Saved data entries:
::::

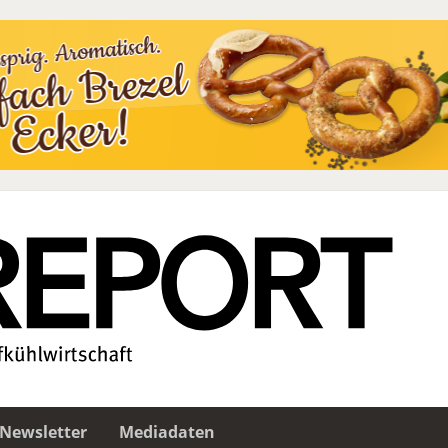
Newsletter
Mediadaten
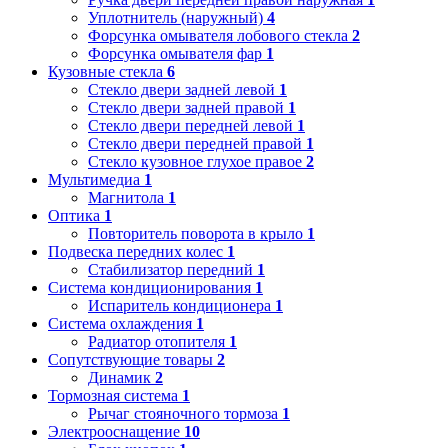
Уплотнитель (наружный)
4
Форсунка омывателя лобового стекла
2
Форсунка омывателя фар
1
Кузовные стекла
6
Стекло двери задней левой
1
Стекло двери задней правой
1
Стекло двери передней левой
1
Стекло двери передней правой
1
Стекло кузовное глухое правое
2
Мультимедиа
1
Магнитола
1
Оптика
1
Повторитель поворота в крыло
1
Подвеска передних колес
1
Стабилизатор передний
1
Система кондиционирования
1
Испаритель кондиционера
1
Система охлаждения
1
Радиатор отопителя
1
Сопутствующие товары
2
Динамик
2
Тормозная система
1
Рычаг стояночного тормоза
1
Электрооснащение
10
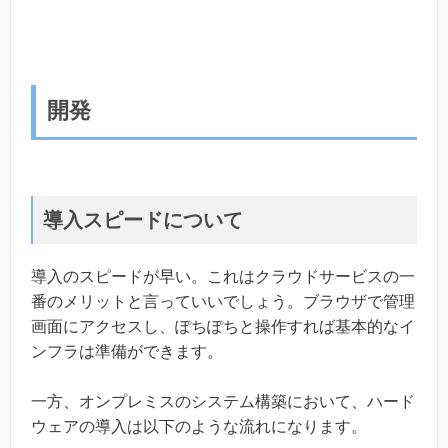
開発
導入スピードについて
導入のスピードが早い。これはクラウドサービスの一
番のメリットと言っていいでしょう。ブラウザで管理
画面にアクセスし、ぽちぽちと操作すれば基本的なイ
ンフラは準備ができます。
一方、オンプレミスのシステム構築において、ハード
ウェアの導入は以下のような流れになります。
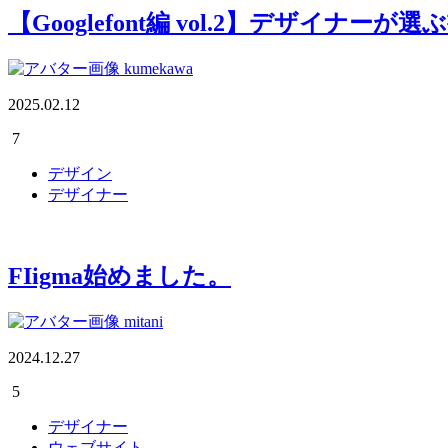
【Googlefont編 vol.2】デザイナーが選
kumekawa
2025.02.12
7
デザイン
デザイナー
FIigma始めました。
mitani
2024.12.27
5
デザイナー
ウェブサイト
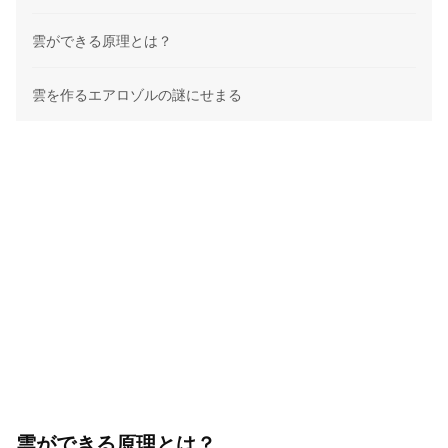
雲ができる原理とは？
雲を作るエアロゾルの謎にせまる
雲ができる原理とは？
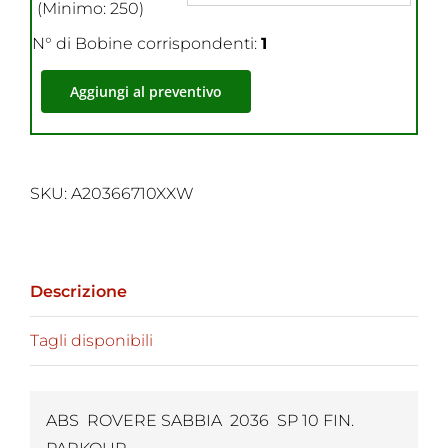
(Minimo: 250)
N° di Bobine corrispondenti:
1
Aggiungi al preventivo
SKU:
A20366710XXW
Descrizione
Tagli disponibili
ABS ROVERE SABBIA 2036 SP 10 FIN.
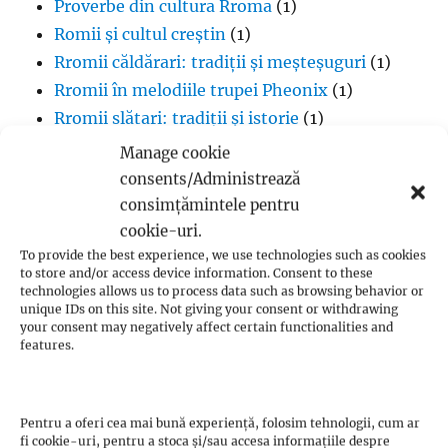
Proverbe din cultura Rroma
(1)
Romii și cultul creștin
(1)
Rromii căldărari: tradiții și meșteșuguri
(1)
Rromii în melodiile trupei Pheonix
(1)
Rromii slătari: tradiții și istorie
(1)
Sclavia rromilor
(1)
Manage cookie
Steagul oamenilor Rroma
(1)
consents/Administrează
Vlax Romani
(1)
consimțămintele pentru
cookie-uri.
To provide the best experience, we use technologies such as cookies
to store and/or access device information. Consent to these
technologies allows us to process data such as browsing behavior or
unique IDs on this site. Not giving your consent or withdrawing
Budism
your consent may negatively affect certain functionalities and
features.
Budismul în Japonia
(1)
Interviuri cu Dalai Lama
(1)
Meditația budistă
(1)
Pentru a oferi cea mai bună experiență, folosim tehnologii, cum ar
fi cookie-uri, pentru a stoca și/sau accesa informațiile despre
Patriarhi Tiantai
(1)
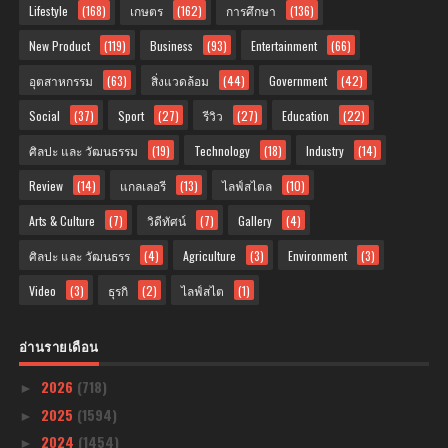
Lifestyle
(168)
เกษตร
(162)
การศึกษา
(136)
New Product
(119)
Business
(93)
Entertainment
(66)
อุตสาหกรรม
(63)
สิ่งแวดล้อม
(44)
Government
(42)
Social
(37)
Sport
(27)
รีวิว
(27)
Education
(22)
ศิลปะ และ วัฒนธรรม
(19)
Technology
(18)
Industry
(14)
Review
(14)
แกลเลอรี
(13)
ไลฟ์สไตล
(10)
Arts & Culture
(7)
วิดีทัศน์
(7)
Gallery
(4)
ศิลปะ และ วัฒนธรร
(4)
Agriculture
(3)
Environment
(3)
Video
(3)
ธุรกิ
(2)
ไลฟ์สไต
(1)
อ่านรายเดือน
2026
(718)
►
2025
(1594)
►
2024
(1454)
►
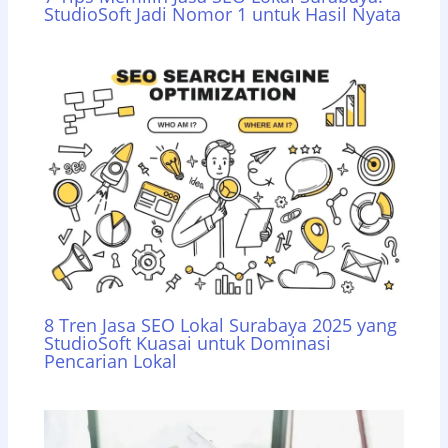
StudioSoft Jadi Nomor 1 untuk Hasil Nyata
8 Tren Jasa SEO Lokal Surabaya 2025 yang
StudioSoft Kuasai untuk Dominasi
Pencarian Lokal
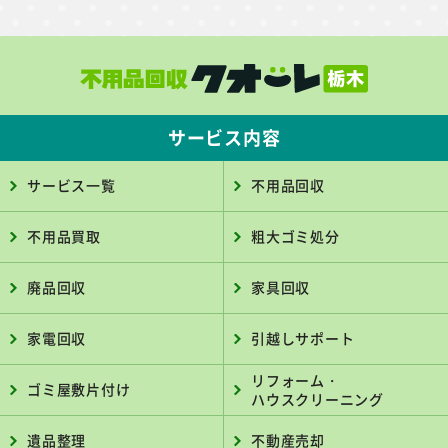
サービス内容
サービス一覧
不用品回収
不用品買取
粗大ゴミ処分
廃品回収
家具回収
家電回収
引越しサポート
リフォーム・
ゴミ屋敷片付け
ハウスクリーニング
遺品整理
不動産売却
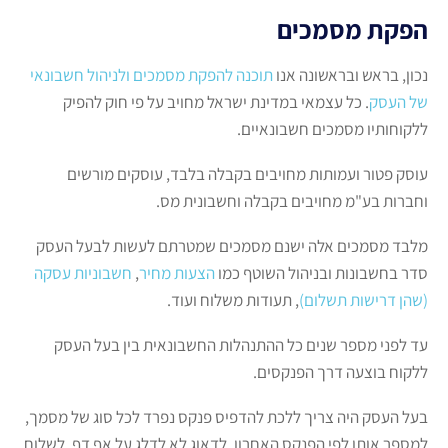
הפקת מסמכים
נכון, בראש ובראשונה אנו
תוכנה להפקת מסמכים ולניהול חשבונאי
של העסק
. כל עצמאי במדינת ישראל מחויב על פי חוק להפיק
ללקוחותיו מסמכים חשבונאיים.
עוסק פטור ועמותות מחויבים בקבלה בלבד, עוסקים מורשים
וחברות בע"מ מחויבים בקבלה וחשבונית מס.
מלבד מסמכים אלה ישנם מסמכים שמטרתם לעשות לבעל העסק
סדר בחשבונות ובניהול השוטף כמו
הצעות מחיר
,
חשבוניות עסקה
(שהן דרישות תשלום)
, תעודות משלוח ועוד.
עד לפני מספר שנים כל ההתנהלות החשבונאית בין בעל העסק
ללקוח בוצעה דרך הפנקסים.
בעל העסק היה צריך ללכת להדפיס פנקס נפרד לכל סוג של מסמך,
למספר אותו לפי הפנקס האחרון, לדאוג לא לדלג על אף דף, לשלוח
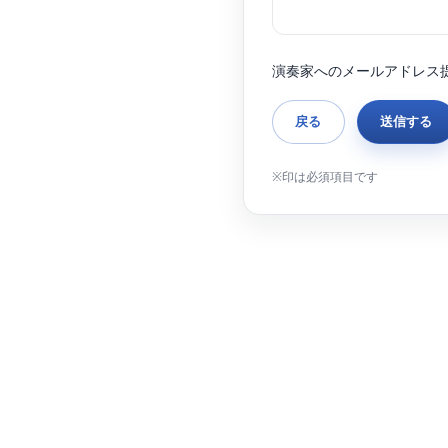
演奏家へのメールアドレス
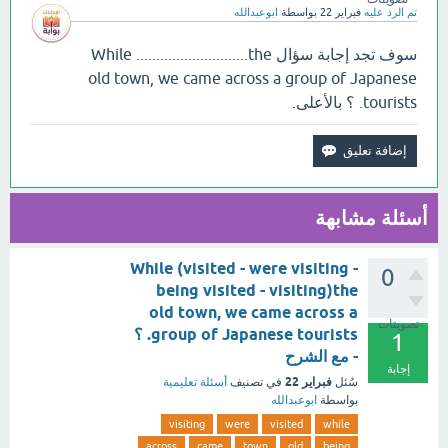
تم الرد عليه
فبراير 22
بواسطة
ابوعبدالله
سوف تجد إجابة سؤال While ............................the
old town, we came across a group of Japanese
tourists. ؟ بالأعلى.
أسئلة مشابهة
While (visited - were visiting -
0
being visited - visiting)the
old town, we came across a
تصويتات
group of Japanese tourists. ؟
1
- مع الشرح
إجابة
فبراير 22
سُئل
في تصنيف
أسئلة تعليمية
بواسطة
ابوعبدالله
visiting
were
visited
while
across
came
town
old
being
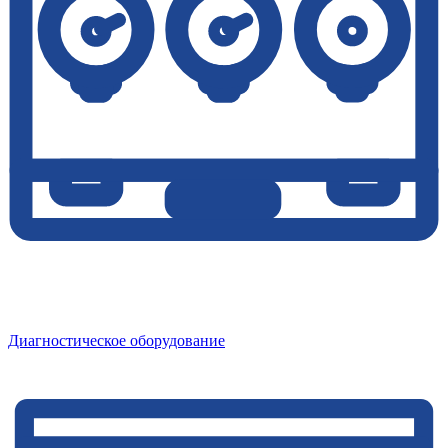
Диагностическое оборудование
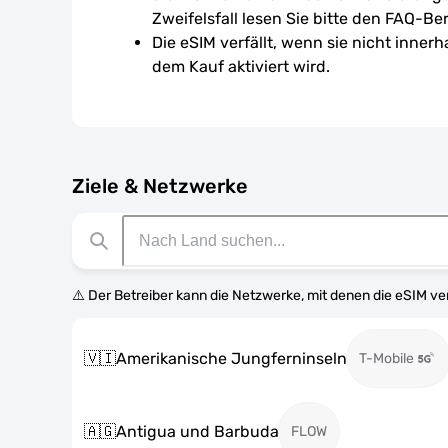
Zweifelsfall lesen Sie bitte den FAQ-Ber
Die eSIM verfällt, wenn sie nicht inner
dem Kauf aktiviert wird.
Ziele & Netzwerke
⚠️ Der Betreiber kann die Netzwerke, mit denen die eSIM v
🇻🇮
Amerikanische Jungferninseln
T-Mobile
🇦🇬
Antigua und Barbuda
FLOW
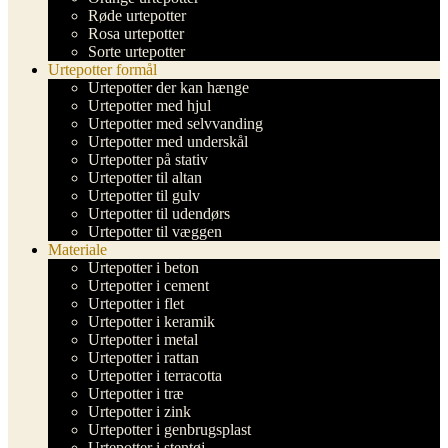
Røde urtepotter
Rosa urtepotter
Sorte urtepotter
Urtepotter formål
Urtepotter der kan hænge
Urtepotter med hjul
Urtepotter med selvvanding
Urtepotter med underskål
Urtepotter på stativ
Urtepotter til altan
Urtepotter til gulv
Urtepotter til udendørs
Urtepotter til væggen
Materiale
Urtepotter i beton
Urtepotter i cement
Urtepotter i flet
Urtepotter i keramik
Urtepotter i metal
Urtepotter i rattan
Urtepotter i terracotta
Urtepotter i træ
Urtepotter i zink
Urtepotter i genbrugsplast
Urtepotter i stentøj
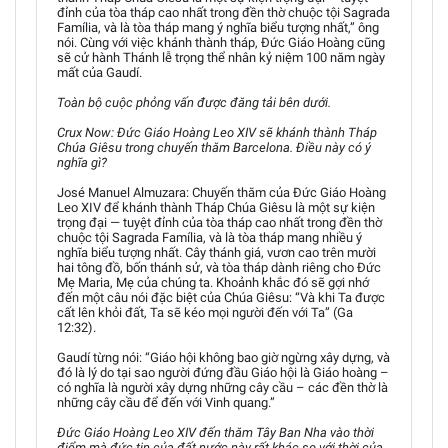
đỉnh của tòa tháp cao nhất trong đền thờ chuộc tội Sagrada
Família, và là tòa tháp mang ý nghĩa biểu tượng nhất,” ông
nói. Cùng với việc khánh thành tháp, Đức Giáo Hoàng cũng
sẽ cử hành Thánh lễ trọng thể nhân kỷ niệm 100 năm ngày
mất của Gaudí.
Toàn bộ cuộc phỏng vấn được đăng tải bên dưới.
Crux Now: Đức Giáo Hoàng Leo XIV sẽ khánh thành Tháp
Chúa Giêsu trong chuyến thăm Barcelona. Điều này có ý
nghĩa gì?
José Manuel Almuzara: Chuyến thăm của Đức Giáo Hoàng
Leo XIV để khánh thành Tháp Chúa Giêsu là một sự kiện
trọng đại — tuyệt đỉnh của tòa tháp cao nhất trong đền thờ
chuộc tội Sagrada Família, và là tòa tháp mang nhiều ý
nghĩa biểu tượng nhất. Cây thánh giá, vươn cao trên mười
hai tông đồ, bốn thánh sử, và tòa tháp dành riêng cho Đức
Mẹ Maria, Mẹ của chúng ta. Khoảnh khắc đó sẽ gợi nhớ
đến một câu nói đặc biệt của Chúa Giêsu: “Và khi Ta được
cất lên khỏi đất, Ta sẽ kéo mọi người đến với Ta” (Ga
12:32).
Gaudí từng nói: “Giáo hội không bao giờ ngừng xây dựng, và
đó là lý do tại sao người đứng đầu Giáo hội là Giáo hoàng –
có nghĩa là người xây dựng những cây cầu – các đền thờ là
những cây cầu để đến với Vinh quang.”
Đức Giáo Hoàng Leo XIV đến thăm Tây Ban Nha vào thời
điểm mà đức tin của đất nước này rất khác so với thời của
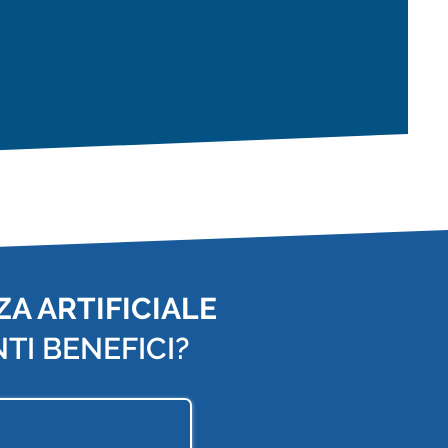
A ARTIFICIALE
TI BENEFICI?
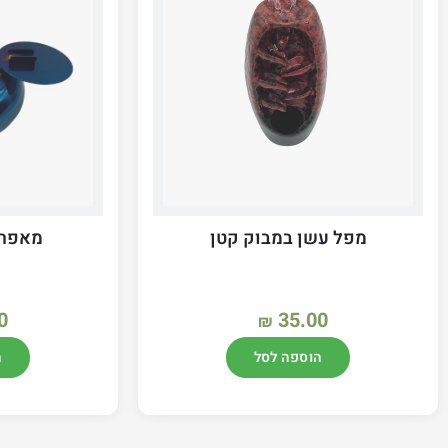
מפל עשן במבוק קטן
מאפרת
0
35.00
₪
הוספה לסל
ה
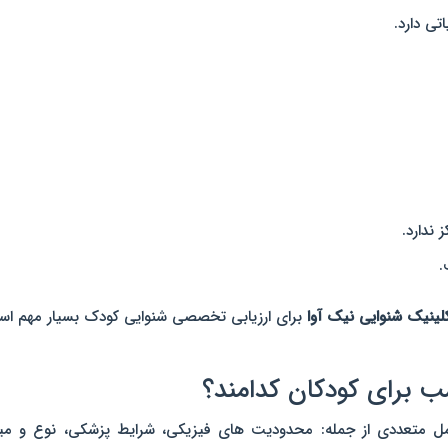
ی دارد.
 ندارد.
.
لینیک شنوایی نیک آوا
برای ارزیابی تخصصی شنوایی کودک بسیار مهم اس
برای کودکان کدامند؟
 متعددی از جمله: محدودیت های فیزیکی، شرایط پزشکی، نوع و میز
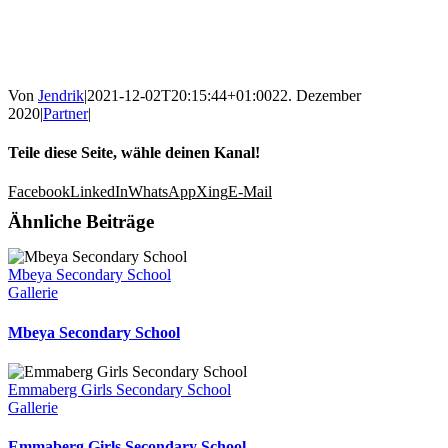
Von
Jendrik
|
2021-12-02T20:15:44+01:00
22. Dezember
2020
|
Partner
|
Teile diese Seite, wähle deinen Kanal!
Facebook
LinkedIn
WhatsApp
Xing
E-Mail
Ähnliche Beiträge
Mbeya Secondary School
Gallerie
Mbeya Secondary School
Emmaberg Girls Secondary School
Gallerie
Emmaberg Girls Secondary School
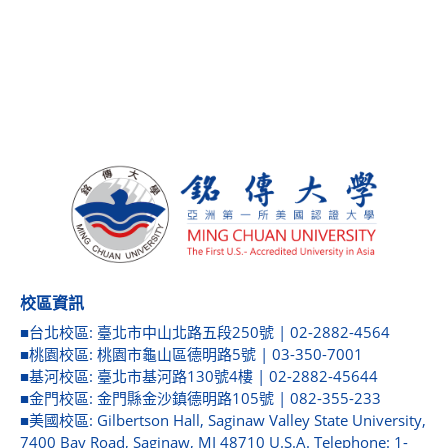
校區資訊
■台北校區: 臺北市中山北路五段250號 | 02-2882-4564
■桃園校區: 桃園市龜山區德明路5號 | 03-350-7001
■基河校區: 臺北市基河路130號4樓 | 02-2882-45644
■金門校區: 金門縣金沙鎮德明路105號 | 082-355-233
■美國校區: Gilbertson Hall, Saginaw Valley State University,
7400 Bay Road, Saginaw, MI 48710 U.S.A. Telephone: 1-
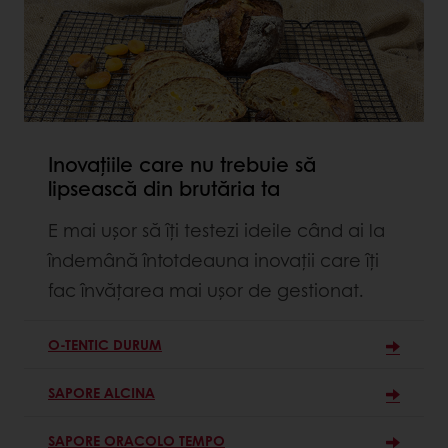
Inovațiile care nu trebuie să
lipsească din brutăria ta
E mai ușor să îți testezi ideile când ai la
îndemână întotdeauna inovații care îți
fac învățarea mai ușor de gestionat.
O-TENTIC DURUM
SAPORE ALCINA
SAPORE ORACOLO TEMPO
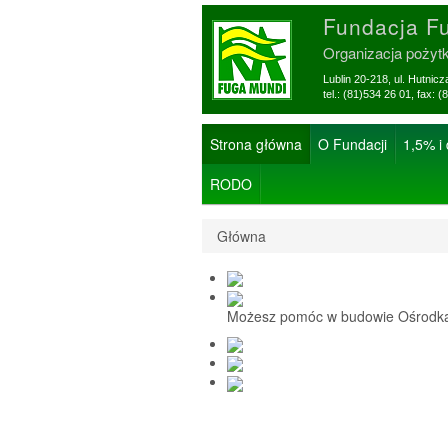
Fundacja F
Organizacja pożyt
Lublin 20-218, ul. Hutnic
tel.: (81)534 26 01, f
Strona główna
O Fundacji
1,5% i
RODO
Główna
Możesz pomóc w budowie Ośrodka 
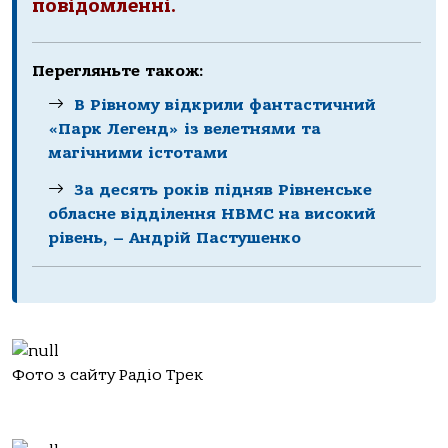
повідомленні.
Перегляньте також:
В Рівному відкрили фантастичний
«Парк Легенд» із велетнями та
магічними істотами
За десять років підняв Рівненське
обласне відділення НВМС на високий
рівень, – Андрій Пастушенко
Фото з сайту Радіо Трек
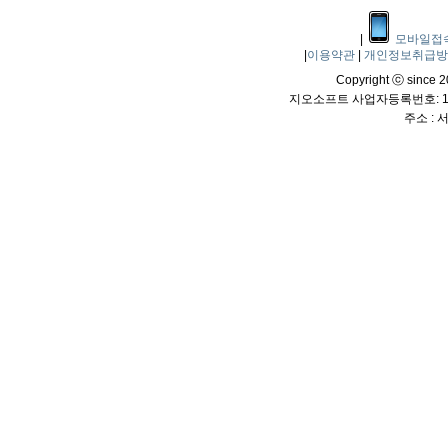
|
모바일접
|
이용약관
|
개인정보취급
Copyright ⓒ since 20
지오소프트 사업자등록번호: 114
주소 :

::::

Job item: Start with the line above containing "อ่านรายเดือน" and end with the line containing "ללקוחותיו מסמכים חשבונאיים.". Set down that stretch exactly, without any pictures.

Reply:
อ่านรายเดือน
2026
(718)
►
2025
(1594)
►
2024
(1454)
►
StudioSoft Jadi Nomor 1 untuk Hasil Nyata
8 Tren Jasa SEO Lokal Surabaya 2025 yang
StudioSoft Kuasai untuk Dominasi
Pencarian Lokal
サービス内容
サービス一覧
不用品回収
不用品買取
粗大ゴミ処分
廃品回収
家具回収
家電回収
引越しサポート
リフォーム・
ゴミ屋敷片付け
ハウスクリーニング
遺品整理
不動産売却
הפקת מסמכים
נכון, בראש ובראשונה אנו
תוכנה להפקת מסמכים ולניהול חשבונאי
של העסק
. כל עצמאי במדינת ישראל מחויב על פי חוק להפיק
ללקוחותיו מסמכים חשבונאיים.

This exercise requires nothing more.